* Exercises to complete
1. List every U.S. president named in the commentary comparing Iraq with Vietnam.
2. Continue the commentary comparing Iraq with Vietnam, starting after its last sentence.

Rattled at such uppity criticism, the White House counters with airport stump speeches and absurd comparisons. Another Cuban Missile Crisis? Get real. Iraq lacks even a fraction of Soviet firepower, and Baghdad lies rather more than 90 miles from Key West. Better, in search of analogies, to remember Vietnam.

Like the current Iraq “crisis,” things started slowly and escalated by phases. Involvement began piecemeal under Eisenhower and Kennedy. Then came that era’s congressional green light, the 1964 Tonkin Gulf resolution. Then came the massive U.S. buildup under Lyndon Johnson.

Main difference between presidents 36 and 43? LBJ, for all his Lone Star clownishness, was a man whose first-hand experience with suffering had given him depth. As declassified documents now reveal, he understood risk and proceeded with a sense of tragedy rather than hegemony.

And then, inevitably, came the body bags. They too began in small numbers, but by war’s end 58,178 of our military personnel had died in Southeast Asia. Not to mention far, far more Vietnamese, Cambodians and Laotians. Lives wasted in a war that should never have been.

* Entries

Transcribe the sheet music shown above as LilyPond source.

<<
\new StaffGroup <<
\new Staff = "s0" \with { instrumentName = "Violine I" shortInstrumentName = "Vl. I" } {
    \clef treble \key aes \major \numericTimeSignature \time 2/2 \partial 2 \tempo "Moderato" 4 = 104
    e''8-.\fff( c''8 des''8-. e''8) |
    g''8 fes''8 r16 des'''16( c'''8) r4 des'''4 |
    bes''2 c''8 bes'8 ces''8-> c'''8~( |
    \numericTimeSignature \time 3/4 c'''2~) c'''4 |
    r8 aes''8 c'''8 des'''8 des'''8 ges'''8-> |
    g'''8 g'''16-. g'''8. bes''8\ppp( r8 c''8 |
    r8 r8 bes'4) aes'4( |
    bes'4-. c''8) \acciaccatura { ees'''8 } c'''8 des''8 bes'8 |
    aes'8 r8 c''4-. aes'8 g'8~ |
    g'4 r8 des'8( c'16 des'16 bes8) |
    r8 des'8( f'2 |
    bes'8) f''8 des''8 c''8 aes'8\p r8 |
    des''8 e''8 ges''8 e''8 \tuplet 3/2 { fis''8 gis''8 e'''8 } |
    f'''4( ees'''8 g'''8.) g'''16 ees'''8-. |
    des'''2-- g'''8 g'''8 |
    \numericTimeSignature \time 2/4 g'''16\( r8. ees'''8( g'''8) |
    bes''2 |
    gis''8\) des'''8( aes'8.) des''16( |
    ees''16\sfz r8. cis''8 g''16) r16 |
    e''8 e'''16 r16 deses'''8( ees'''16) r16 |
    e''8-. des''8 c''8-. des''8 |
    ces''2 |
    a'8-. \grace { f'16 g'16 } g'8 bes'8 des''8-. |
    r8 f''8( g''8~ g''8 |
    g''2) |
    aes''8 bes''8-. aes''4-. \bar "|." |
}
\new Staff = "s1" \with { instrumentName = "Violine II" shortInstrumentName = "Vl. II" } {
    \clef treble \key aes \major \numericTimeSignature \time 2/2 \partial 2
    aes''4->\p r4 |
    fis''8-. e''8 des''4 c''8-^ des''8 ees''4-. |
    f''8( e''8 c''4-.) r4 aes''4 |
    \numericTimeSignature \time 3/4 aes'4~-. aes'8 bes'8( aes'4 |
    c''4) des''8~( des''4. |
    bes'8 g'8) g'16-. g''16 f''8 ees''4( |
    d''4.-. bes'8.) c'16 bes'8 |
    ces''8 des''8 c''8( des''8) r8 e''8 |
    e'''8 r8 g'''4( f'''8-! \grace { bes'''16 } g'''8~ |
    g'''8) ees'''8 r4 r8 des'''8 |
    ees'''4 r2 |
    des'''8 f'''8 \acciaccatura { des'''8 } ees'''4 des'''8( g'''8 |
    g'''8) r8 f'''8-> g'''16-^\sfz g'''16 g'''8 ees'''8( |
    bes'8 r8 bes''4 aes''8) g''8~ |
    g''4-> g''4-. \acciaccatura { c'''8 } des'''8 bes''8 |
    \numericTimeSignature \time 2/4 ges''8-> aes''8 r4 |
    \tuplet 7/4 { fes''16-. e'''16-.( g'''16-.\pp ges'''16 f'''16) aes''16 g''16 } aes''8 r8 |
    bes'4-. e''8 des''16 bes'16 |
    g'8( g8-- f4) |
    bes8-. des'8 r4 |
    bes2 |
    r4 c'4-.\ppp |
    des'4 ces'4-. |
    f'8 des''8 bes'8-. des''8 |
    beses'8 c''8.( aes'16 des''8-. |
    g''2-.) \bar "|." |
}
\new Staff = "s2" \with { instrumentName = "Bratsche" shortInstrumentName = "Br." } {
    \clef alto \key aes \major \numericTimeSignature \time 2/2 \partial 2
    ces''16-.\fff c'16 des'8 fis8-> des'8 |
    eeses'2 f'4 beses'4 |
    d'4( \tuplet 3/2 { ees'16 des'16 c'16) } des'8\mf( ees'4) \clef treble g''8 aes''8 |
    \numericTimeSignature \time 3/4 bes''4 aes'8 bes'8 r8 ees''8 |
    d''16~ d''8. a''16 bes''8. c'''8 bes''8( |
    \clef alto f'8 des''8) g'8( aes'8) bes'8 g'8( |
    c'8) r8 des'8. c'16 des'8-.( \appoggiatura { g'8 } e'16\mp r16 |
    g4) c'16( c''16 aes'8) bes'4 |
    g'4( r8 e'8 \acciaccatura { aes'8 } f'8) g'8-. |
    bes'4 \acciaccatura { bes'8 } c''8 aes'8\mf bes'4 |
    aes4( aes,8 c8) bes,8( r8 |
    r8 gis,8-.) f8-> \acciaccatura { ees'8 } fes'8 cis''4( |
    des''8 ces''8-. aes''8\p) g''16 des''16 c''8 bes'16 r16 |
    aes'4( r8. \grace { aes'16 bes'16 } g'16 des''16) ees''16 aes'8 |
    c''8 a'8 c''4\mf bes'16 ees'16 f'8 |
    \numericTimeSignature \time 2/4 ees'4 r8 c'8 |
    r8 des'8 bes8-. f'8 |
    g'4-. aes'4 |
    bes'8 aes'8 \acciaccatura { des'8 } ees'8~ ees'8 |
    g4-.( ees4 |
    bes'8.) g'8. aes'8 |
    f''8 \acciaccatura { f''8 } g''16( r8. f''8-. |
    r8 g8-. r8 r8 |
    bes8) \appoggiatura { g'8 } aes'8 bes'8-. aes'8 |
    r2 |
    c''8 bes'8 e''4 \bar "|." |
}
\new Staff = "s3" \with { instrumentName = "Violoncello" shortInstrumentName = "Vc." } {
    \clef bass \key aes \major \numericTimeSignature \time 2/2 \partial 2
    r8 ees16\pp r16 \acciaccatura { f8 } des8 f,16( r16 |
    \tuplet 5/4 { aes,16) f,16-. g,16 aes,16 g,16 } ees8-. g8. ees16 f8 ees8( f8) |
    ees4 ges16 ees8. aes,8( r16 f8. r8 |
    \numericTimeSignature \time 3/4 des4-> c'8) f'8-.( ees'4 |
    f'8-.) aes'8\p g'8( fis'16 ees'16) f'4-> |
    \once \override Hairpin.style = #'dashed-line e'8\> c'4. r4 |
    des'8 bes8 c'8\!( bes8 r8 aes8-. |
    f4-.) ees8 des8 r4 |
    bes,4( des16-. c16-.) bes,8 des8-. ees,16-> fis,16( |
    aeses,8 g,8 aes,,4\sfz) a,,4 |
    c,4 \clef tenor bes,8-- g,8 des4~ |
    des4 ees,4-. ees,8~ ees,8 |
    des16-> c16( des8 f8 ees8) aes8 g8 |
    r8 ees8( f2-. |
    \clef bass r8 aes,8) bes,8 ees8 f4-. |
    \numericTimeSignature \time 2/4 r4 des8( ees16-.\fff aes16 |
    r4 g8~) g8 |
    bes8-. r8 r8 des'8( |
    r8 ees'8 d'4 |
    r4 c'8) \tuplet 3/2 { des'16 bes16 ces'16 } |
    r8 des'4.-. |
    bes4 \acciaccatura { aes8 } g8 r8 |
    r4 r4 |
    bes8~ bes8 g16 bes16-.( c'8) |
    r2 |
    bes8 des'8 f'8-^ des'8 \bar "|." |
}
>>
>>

* Task responses
1. Eisenhower, Kennedy, Lyndon Johnson (LBJ)

2.
The casualty count went beyond dead, wounded and (still) missing in action. Vietnam itself was rendered a landscape of poisoned, defoliated bomb craters: its infrastructure in ruins, its children (many of them fathered by Americans) orphaned, only its resilient soul intact.

And America? We’d been torn apart: our youth radicalized, our loyal military despised, our trust in the presidency undermined, our economy shifted from Great Society butter to hyper-inflationary guns, and our credibility worldwide sorely compromised. America’s soul, when that awful war ended, was much less intact than Vietnam’s. Some would say that it’s never quite recovered, that triumphalism is needed to bring it back. Others say that post-9-11 flag-waving, at least in the bellicose style of Fox News, will make soul recovery harder than ever.

What casualties can we expect from a more or less unilateral, more or less immediate U.S. attack on Iraq? What bodies, literal and figurative, would likely get bagged and sent home? Four kinds come to mind.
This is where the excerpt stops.